■ **Set problem 1**
List every case name cited in the passage on third-party beneficiaries below.
■ **Set problem 2**
Decide whether each statement below agrees with the passage on third-party beneficiaries that follows. Answer yes or no for each, and quote the words of the passage that settle it.
(a) In Lovell Land, the court examined only the language of the agreement.
(b) The Supreme Court was once called the Court of Appeals.
(c) In 120 W. Fayette St., the court took surrounding circumstances into account.
■ **Set problem 3**
From the passage on third-party beneficiaries below, output the part that opens with the words containing "See, e.g., CX" and closes with "considering surrounding circumstances).", unchanged.

■ **Text block**
--*--

See, e.g., CX Reinsurance, 481 Md. at 497 (dismissing party's contention that "surrounding circumstances of liability insurance policies establish that those policies are not private private contracts between the insurer and the policyholder to benefit only the policyholder"); CR-RSC Tower I, 429 Md. at 456, 461 (finding that evidence relating to surrounding circumstances of construction project, including deposition testimony, did not "change the crucial fact that the breached covenants were not inserted to benefit the third party" (cleaned up)); 120 W. Fayette St., 426 Md. at 36 (finding that a party was not an intended third-party beneficiary based solely on language of agreement without considering surrounding circumstances).
In Lovell Land, Inc. v. State Highway Admin., for example, our Supreme Court (then called the Court of Appeals) looked beyond the language of an agreement between Howard County and the State Highway Administration (SHA) concerning a parcel of unimproved land to determine whether appellant was an intended third-party beneficiary of that agreement. 408 Md. 242 (2009). The Supreme Court relied on specific, supported facts to conclude that the county and SHA inserted language in the agreement about public use of the property not to benefit appellant but instead to comply with statutory requirements. Id. at 265-67.

--*--

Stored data
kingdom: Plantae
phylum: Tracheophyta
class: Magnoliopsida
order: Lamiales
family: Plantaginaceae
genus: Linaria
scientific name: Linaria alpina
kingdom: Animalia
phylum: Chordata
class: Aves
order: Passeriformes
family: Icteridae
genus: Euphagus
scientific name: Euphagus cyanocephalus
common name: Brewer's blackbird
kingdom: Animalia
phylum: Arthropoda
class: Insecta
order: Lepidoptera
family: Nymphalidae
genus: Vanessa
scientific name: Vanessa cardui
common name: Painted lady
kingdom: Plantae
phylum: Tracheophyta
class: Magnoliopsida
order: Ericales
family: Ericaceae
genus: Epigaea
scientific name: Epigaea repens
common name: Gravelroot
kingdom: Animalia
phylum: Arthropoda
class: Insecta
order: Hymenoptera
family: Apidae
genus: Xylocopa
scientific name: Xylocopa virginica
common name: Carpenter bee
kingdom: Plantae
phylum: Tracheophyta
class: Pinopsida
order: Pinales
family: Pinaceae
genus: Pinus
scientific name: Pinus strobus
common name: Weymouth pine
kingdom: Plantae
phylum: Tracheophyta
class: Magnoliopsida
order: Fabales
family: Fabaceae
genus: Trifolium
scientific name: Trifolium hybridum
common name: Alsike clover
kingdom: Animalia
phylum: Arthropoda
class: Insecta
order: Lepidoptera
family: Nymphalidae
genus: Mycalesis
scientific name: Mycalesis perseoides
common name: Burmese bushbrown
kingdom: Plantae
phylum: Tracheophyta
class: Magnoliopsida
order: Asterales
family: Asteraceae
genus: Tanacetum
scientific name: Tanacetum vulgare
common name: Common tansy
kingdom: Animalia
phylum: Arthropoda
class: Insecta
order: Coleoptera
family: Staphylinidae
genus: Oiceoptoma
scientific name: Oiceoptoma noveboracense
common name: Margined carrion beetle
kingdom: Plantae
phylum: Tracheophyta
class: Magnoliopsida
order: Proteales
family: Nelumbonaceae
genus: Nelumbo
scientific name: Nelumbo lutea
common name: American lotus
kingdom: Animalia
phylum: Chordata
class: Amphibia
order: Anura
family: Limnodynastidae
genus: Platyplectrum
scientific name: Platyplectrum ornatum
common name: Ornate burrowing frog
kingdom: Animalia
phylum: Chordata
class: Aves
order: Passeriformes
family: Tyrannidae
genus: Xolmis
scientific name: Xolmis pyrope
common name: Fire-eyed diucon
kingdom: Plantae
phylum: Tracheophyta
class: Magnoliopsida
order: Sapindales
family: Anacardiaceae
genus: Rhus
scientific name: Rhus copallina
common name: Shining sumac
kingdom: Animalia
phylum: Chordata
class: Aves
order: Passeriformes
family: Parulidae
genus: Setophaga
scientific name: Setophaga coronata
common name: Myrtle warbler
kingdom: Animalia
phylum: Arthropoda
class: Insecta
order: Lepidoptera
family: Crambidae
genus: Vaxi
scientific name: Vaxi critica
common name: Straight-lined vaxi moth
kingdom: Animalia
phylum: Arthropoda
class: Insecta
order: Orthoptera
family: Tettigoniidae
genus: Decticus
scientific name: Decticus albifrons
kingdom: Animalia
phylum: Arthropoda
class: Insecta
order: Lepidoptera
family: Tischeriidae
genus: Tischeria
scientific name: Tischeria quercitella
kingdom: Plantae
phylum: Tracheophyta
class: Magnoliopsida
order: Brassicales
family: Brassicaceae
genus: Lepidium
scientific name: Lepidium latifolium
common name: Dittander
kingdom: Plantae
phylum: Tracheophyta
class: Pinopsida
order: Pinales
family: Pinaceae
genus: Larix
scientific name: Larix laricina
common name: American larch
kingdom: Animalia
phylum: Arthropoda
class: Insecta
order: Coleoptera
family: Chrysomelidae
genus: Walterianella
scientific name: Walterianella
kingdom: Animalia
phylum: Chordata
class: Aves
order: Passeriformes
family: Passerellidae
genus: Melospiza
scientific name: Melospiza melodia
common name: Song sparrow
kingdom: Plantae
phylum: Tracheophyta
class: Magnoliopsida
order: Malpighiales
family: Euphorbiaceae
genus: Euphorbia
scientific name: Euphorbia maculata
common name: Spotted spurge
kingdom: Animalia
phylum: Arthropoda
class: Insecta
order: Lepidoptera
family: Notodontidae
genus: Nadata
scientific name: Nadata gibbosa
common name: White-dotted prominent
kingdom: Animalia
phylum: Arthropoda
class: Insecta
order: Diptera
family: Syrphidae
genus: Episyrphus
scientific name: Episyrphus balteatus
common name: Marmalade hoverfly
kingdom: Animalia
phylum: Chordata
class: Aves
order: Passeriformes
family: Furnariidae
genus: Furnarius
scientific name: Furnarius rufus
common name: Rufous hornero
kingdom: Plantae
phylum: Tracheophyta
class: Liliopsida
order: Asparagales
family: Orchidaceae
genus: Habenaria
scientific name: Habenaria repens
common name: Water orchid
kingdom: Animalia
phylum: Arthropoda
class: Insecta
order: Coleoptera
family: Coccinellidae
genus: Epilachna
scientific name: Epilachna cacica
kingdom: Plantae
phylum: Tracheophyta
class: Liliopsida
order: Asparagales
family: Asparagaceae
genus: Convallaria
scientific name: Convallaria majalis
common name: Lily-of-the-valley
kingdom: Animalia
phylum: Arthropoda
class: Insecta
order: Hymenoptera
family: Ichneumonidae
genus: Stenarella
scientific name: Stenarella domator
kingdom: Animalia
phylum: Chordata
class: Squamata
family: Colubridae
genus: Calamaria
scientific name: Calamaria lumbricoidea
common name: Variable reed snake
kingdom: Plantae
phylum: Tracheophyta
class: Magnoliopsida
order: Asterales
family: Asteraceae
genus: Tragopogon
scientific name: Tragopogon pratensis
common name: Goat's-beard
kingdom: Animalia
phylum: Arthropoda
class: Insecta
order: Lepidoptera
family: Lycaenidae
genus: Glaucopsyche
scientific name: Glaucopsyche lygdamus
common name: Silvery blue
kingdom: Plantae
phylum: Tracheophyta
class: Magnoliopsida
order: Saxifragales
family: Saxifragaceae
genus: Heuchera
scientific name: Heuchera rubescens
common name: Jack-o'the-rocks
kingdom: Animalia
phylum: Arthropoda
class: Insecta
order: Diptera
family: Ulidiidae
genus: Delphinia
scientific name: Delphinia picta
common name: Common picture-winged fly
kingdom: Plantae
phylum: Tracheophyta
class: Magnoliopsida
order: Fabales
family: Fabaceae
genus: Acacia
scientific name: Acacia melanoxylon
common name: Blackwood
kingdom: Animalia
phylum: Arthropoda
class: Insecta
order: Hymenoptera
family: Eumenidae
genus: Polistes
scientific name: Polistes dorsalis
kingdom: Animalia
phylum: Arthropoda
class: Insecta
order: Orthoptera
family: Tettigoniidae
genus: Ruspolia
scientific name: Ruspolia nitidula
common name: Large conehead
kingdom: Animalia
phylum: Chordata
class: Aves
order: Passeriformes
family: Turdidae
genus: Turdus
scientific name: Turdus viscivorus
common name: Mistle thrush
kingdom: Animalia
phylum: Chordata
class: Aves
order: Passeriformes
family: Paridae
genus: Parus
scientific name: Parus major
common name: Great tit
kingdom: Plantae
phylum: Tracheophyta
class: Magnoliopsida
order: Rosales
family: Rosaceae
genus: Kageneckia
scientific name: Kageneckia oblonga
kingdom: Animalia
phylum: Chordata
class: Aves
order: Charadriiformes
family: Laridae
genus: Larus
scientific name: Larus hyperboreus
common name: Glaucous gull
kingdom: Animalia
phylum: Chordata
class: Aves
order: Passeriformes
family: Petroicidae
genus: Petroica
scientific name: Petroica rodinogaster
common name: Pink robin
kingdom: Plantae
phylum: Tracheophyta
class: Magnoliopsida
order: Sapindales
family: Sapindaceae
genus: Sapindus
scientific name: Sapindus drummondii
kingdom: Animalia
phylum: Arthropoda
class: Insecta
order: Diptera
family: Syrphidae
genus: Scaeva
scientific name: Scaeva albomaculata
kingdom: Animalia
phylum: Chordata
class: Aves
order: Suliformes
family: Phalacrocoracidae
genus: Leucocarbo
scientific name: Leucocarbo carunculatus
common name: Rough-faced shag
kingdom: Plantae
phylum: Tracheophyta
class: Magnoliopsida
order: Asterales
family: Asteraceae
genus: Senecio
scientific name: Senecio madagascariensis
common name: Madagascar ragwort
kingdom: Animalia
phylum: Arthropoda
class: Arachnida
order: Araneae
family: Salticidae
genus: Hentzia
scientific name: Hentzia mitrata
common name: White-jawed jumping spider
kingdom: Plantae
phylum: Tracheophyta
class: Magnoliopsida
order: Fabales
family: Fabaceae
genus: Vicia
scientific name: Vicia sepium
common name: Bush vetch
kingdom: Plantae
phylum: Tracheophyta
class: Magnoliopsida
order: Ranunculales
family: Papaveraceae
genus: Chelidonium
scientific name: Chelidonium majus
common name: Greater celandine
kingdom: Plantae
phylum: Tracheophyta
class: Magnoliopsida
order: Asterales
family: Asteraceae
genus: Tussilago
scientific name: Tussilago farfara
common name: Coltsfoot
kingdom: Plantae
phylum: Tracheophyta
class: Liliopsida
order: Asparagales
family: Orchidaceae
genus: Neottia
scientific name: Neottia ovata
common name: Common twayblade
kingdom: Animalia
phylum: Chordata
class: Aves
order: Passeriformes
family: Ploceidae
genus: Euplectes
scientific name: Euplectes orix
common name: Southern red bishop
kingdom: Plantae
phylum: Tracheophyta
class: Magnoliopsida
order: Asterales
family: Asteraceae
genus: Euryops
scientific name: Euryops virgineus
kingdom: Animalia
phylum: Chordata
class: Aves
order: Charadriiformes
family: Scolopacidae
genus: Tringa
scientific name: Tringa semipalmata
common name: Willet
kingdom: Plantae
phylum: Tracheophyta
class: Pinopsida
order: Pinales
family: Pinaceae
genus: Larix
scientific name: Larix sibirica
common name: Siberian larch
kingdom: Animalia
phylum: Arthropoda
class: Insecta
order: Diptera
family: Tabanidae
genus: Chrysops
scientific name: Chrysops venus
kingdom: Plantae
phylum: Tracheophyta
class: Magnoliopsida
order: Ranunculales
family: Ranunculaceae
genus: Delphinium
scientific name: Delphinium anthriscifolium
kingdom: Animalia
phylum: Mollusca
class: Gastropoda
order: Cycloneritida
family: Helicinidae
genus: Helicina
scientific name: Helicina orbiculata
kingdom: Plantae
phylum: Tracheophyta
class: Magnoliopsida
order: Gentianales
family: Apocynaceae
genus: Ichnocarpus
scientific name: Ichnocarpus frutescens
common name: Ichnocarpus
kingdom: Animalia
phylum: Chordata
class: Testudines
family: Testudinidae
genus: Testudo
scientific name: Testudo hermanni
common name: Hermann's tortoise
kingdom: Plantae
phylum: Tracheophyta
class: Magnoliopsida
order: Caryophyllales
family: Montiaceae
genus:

--*--

■ **Complete output 1**
- CX Reinsurance
- CR-RSC Tower I
- 120 W. Fayette St.
- Lovell Land, Inc. v. State Highway Admin.

■ **Complete output 2**
(a) No: "looked beyond the language of an agreement between Howard County and the State Highway Administration (SHA)"
(b) Yes: "our Supreme Court (then called the Court of Appeals)"
(c) No: "based solely on language of agreement without considering surrounding circumstances"

■ **Complete output 3**
See, e.g., CX Reinsurance, 481 Md. at 497 (dismissing party's contention that "surrounding circumstances of liability insurance policies establish that those policies are not private private contracts between the insurer and the policyholder to benefit only the policyholder"); CR-RSC Tower I, 429 Md. at 456, 461 (finding that evidence relating to surrounding circumstances of construction project, including deposition testimony, did not "change the crucial fact that the breached covenants were not inserted to benefit the third party" (cleaned up)); 120 W. Fayette St., 426 Md. at 36 (finding that a party was not an intended third-party beneficiary based solely on language of agreement without considering surrounding circumstances).